Text segment -
The Punakha Dzong, also known as Pungthang Dewa chhenbi Phodrang (meaning "the palace of great happiness or bliss"), is the administrative centre of Punakha District in Punakha, Bhutan. Constructed by Ngawang Namgyal, 1st Zhabdrung Rinpoche, in 1637–38, it is the second oldest and second-largest dzong in Bhutan and one of its most majestic structures. The dzong houses the sacred relics of the southern Drukpa Lineage of the Kagyu school of Tibetan Buddhism, including the Rangjung Kharsapani and the sacred remains of Ngawang Namgyal and the tertön Pema Lingpa.

Punakha Dzong was the administrative center and the seat of the Government of Bhutan until 1955 when the capital was moved to Thimphu. It is listed as a tentative site in Bhutan's Tentative List for UNESCO inclusion.

Geography

The Dzong is located between the Pho Chhu (Male) and Mo Chhu (Female) river in the Punakha–valley. The source of the Mo chu river is in the northern hills of Lighsi and Laya in Bhutan, and in Tibet. The Po Chu River is fed by glaciers in the Lunana region of the Punakha valley. After the confluence of these two rivers, the main river is known as Puna Tsang chu or Sankosh River and flows down through Wangdue Phodrang, crosses the Bhutan–India border at Kalikhola and eventually meets the Brahmaputra River.

Stored items -
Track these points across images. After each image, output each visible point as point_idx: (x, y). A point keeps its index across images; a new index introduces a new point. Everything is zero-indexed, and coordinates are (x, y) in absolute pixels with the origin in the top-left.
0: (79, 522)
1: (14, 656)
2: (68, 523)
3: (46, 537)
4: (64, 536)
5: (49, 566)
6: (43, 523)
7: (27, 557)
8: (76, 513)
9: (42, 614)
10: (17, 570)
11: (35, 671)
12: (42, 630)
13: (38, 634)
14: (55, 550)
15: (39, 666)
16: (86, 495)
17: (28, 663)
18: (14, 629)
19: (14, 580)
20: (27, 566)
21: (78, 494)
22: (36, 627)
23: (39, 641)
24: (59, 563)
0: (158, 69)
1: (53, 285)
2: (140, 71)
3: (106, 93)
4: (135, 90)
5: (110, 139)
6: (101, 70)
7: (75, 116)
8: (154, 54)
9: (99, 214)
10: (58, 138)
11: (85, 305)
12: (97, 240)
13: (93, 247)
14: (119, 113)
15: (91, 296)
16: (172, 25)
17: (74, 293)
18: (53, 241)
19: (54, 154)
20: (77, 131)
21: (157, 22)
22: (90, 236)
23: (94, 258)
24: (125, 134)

Required tasks -
**A)** Answer these questions from the Punakha Dzong text:
(i) Who built the dzong, and in what years?
(ii) Until what year was it the seat of the Government of Bhutan?
(iii) What feeds the Po Chu River?
**B)** Rewrite the Punakha Dzong passage from "The Dzong is" to "the Brahmaputra River.", putting "joining" in place of "confluence".
**C)** Write the next part of the Punakha Dzong text, picking up after its final sentence.

Your responses -
**A)**
(i) Ngawang Namgyal, 1st Zhabdrung Rinpoche, in 1637–38
(ii) 1955
(iii) Glaciers in the Lunana region of the Punakha valley

**B)**
The Dzong is located between the Pho Chhu (Male) and Mo Chhu (Female) river in the Punakha–valley. The source of the Mo chu river is in the northern hills of Lighsi and Laya in Bhutan, and in Tibet. The Po Chu River is fed by glaciers in the Lunana region of the Punakha valley. After the joining of these two rivers, the main river is known as Puna Tsang chu or Sankosh River and flows down through Wangdue Phodrang, crosses the Bhutan–India border at Kalikhola and eventually meets the Brahmaputra River.

**C)**
In view of the healthy climate in the region, Punakha is the winter capital of Bhutan. The head of the clergy of Bhutan with his entourage of monks spend the winter in this dzong. Jacaranda trees grow around the dzong, blooming with mauve flowers in the spring.

As Punakha Dzong is located at only 1,200 meters, you will not suffer from oxygen shortages as you would in higher places such as Paro Taktsang (Tiger's Nest), so it is a good place for beginner hiker to start from, as you may struggle with altitude sickness in the first few days. Punakha is also the center of Bhutan's second longest suspension bridge (Punakha Suspension Bridge) and is about 7.5 km (4.5 miles) by car to Chimi Lhakhang, the Divine Madman's fertility temple.

History
Legend tells how Zowe Palep, the architect, had a vision in a dream after the Zhabdrung ordered him to sleep under a small structure which contained a statue of the Buddha, known as Dzong Chug "small dzong". In his dream, prompted by the psychic powers of the Zhabdrung, he had a clear vision of a palace for Guru Rinpoche. The vision was imprinted on the architect's mind, enabling him to conceive the plan for the dzong without putting the vision on paper and to build it. On the basis of the dream vision of the architect, the building of the dzong was started in 1637 and completed in 1638, at the place where the Dzong Chug had existed. During this period, Ngawang Namgyal became the first leader of a unified Bhutan, following his concerted efforts to unify the country into one unit.

The dzong was consecrated in the name of Pungthang Dechen Phodrang. In 1639, a commemorative chapel was erected to house the arms seized from the Tibetans who were defeated by the Bhutanese on this spot. The Zhabdrung also set up a monastic order with 600 monks (brought from Cheri Gompa of upper Thimphu valley) and he lived here till his death.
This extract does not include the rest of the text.